Moni Tongaʻuiha
- Born: Tesimoni Tongaʻuiha 5 October 1994 (age 31) Oakland, California, United States
- Height: 1.88 m (6 ft 2 in)
- Weight: 102 kg (16.1 st; 225 lb)

Rugby union career
- Position: Flanker

Amateur team(s)
- Years: Team / Apps / (Points)
- 2025: Mystic River Rugby Club

Senior career
- Years: Team / Apps / (Points)
- 2018–: New Orleans Gold / 40 / (30)
- Correct as of 3 October 2021

International career
- Years: Team / Apps / (Points)
- 2021–: United States / 1 / (0)
- Correct as of 3 October 2021

= Moni Tongaʻuiha =

United States rugby union player

Moni Tongaʻuiha (born 5 October 1994) is a United States rugby union player, currently playing for the New Orleans Gold of Major League Rugby (MLR) and the United States national team.
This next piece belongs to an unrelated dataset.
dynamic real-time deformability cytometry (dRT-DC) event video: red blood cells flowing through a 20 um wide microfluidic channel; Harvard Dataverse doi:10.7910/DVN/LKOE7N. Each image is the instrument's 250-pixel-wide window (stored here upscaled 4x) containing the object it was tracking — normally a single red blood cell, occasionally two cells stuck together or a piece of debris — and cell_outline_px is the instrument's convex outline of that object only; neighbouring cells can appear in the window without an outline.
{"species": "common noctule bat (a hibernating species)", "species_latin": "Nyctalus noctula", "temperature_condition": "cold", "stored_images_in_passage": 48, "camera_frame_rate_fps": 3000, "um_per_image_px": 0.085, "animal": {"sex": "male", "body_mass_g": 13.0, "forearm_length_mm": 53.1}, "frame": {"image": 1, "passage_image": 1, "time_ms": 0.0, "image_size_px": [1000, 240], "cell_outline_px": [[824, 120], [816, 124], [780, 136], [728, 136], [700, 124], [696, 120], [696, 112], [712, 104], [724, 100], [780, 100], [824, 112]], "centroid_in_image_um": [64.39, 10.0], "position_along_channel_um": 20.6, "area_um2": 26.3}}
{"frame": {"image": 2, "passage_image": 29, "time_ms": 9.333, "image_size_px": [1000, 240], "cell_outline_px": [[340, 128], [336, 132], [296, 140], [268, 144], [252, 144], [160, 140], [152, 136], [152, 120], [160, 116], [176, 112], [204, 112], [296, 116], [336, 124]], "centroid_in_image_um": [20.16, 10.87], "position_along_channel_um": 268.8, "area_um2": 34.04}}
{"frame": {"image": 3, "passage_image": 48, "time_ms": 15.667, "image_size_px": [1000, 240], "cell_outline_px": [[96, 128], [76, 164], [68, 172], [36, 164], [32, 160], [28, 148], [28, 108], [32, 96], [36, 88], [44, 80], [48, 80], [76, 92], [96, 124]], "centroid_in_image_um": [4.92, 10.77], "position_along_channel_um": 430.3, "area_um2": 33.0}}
His preferred position is flanker.

==Professional career==
Tongaʻuiha signed for Major League Rugby side New Orleans Gold for the 2021 Major League Rugby season, having represented the side since 2018.

Tongaʻuiha debuted for United States against Canada during the 2023 Rugby World Cup – Americas qualification.